*** Passage provided ***

From that point of view, the present behaviour of House and Senate is beyond understanding. The presentation of resolutions that - however ambiguous their wording - bear, in the eye of the world, a demand for withdrawal; unprecedented all-night sessions in an attempt to force them through, showing to the world that the Democrats are serious on this issue; even the threat of starving the fighting troops of funds if their veto over Presidential policy is not carried; all this seems like nothing so much as a fury to destroy oneself, as the madman struggling against those who would restrain him from throwing himself headlong into a wood-pulping machine. What is more, it is taking place in a situation that was, on the whole, more conducive to American policy than it had been in years. The governments of France and Germany are friendlier to America than they have been in decades; those of Italy and Spain, which are not, have taken a series of diplomatic defeats and internal and external humiliations and are exposed as a gaggle of irresponsible wreckers, seriously in danger of losing the next elections; Russia had been edging away from Iran even before its diplomatic defeat on points against Britain showed Putin that he had been going too far; the collapse of the Palestinian entity had done nothing to encourage Israel's enemies, and the Arab world was looking increasingly willing to take America's lead against Iran, if that lead was given at all. The only government that had been dropping hints of increased distance from the USA was Britain's new cabinet, and even that was ambiguous at best.

However, one must remember a basic fact of politics: all politics are domestic politics first and foremost. What seems, from the outside, suicidal madness, makes sense - though in the sphere of emotion rather than reason - in the purely domestic context of the USA.

*** End of Passage provided ***
*** Exercise data ***

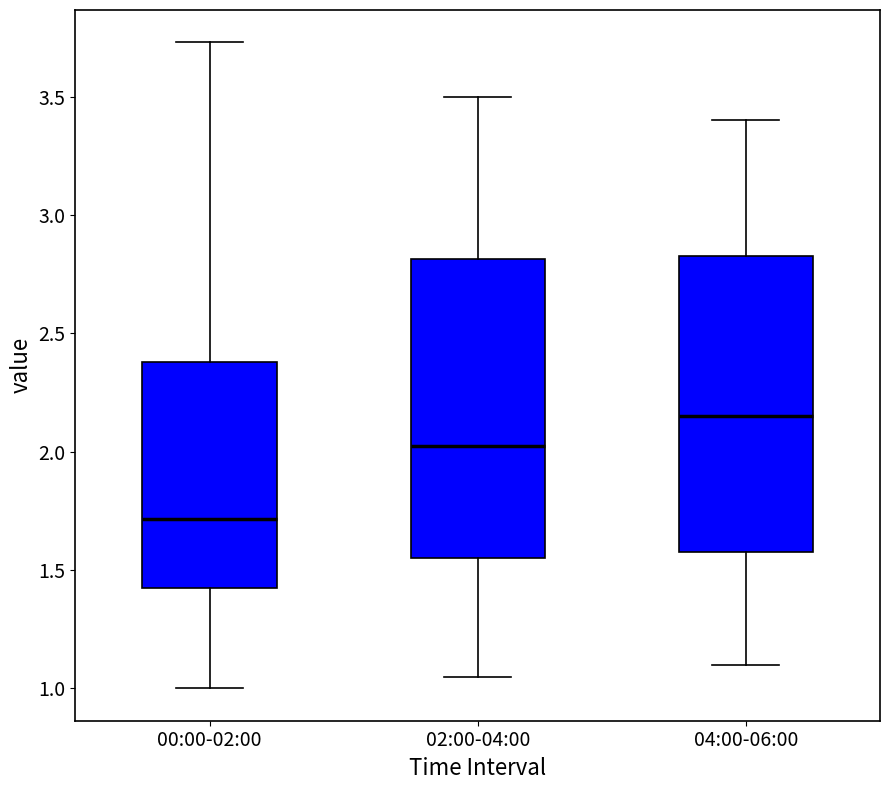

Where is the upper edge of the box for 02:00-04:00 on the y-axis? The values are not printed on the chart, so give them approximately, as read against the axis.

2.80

*** End of Exercise data ***

• _Request 1_
In the passage on Congress and American foreign policy, which government had been dropping hints of increased distance from the USA?
• _Request 2_
Carry the passage on Congress and American foreign policy forward from its final sentence.

• _Expected answer 1_
Britain's new cabinet, though even that was ambiguous at best.

• _Expected answer 2_
To understand that, we have to go back a further couple of years - and, indeed, a few decades. The crushing defeat of the Democrats in the Presidential elections of 2004 had seriously seemed to herald a new political season for the USA. It was the more depressing in that the Democrats had seriously intended to use every power at their disposal, from massive and undisguised mass media support to fierce voter registration drives, to crush a perceivedly unpopular President who was suspected of having stolen the previous election and who certainly had lost the popular vote. And with all this array of force and support - including one of the most memorable concert tours in the history of popular music, with headlines any promoter would murder his mother for, Bruce Springsteen, Jackson Browne, etc. etc. etc. - the Democrats had been left reeling by a decisive and nationwide defeat.

In fact, this was the third such phenomenon in recent history. The assertions of Republican/Conservative forces in recent American history have had, each time, the character of a smashing triumph. The line begins with Nixon, who - though pretty much a centre-left man in his politics - had known how to rouse "the silent majority" against the perceived elitism and distance of the post-Kennedy Democrats. Then there had been Reagan, and "it's morning in America". But Bush II's second election was in some ways the high water-mark of the conservative advance. While Nixon and Reagan were still men of the old order - Nixon's presidency saw the legalization of abortion, and Reagan's did nothing to alter it, for instance - Bush II was perceived to bear a positively revolutionary, religious ideology. IN point of fact, that was nonsense - Bush II's conventional religiousness is not really any more significant than that of any other President in recent history - but what was felt to be at the back of his success was the emergence of a new bloc of voters, the "values voters" - you all remember them, don't you?

The "values voters" were not only a new phenomenon, but a threat to one of the traditional Democrat areas of support - urban Catholics. The new expression "values voter" was meant to describe something that was no longer the old "silent majority" or "moral majority", since it now included masses of Catholics as well as Protestants, and large urban as well as suburban and rural votes. The Democrats had no such clearly visible area for expansion into formerly hostile electorates. The Netroots, though a fertile area for support and finance, had proved a broken reed nationally, and have since then done so again. Faced with crushing defeat, unfavourable long-term electoral trends, and the growth of a hostile and outspoken right-wing culture, the Democrats had good reason to fear a decisive shift that would strand them on the opposition benches for decades.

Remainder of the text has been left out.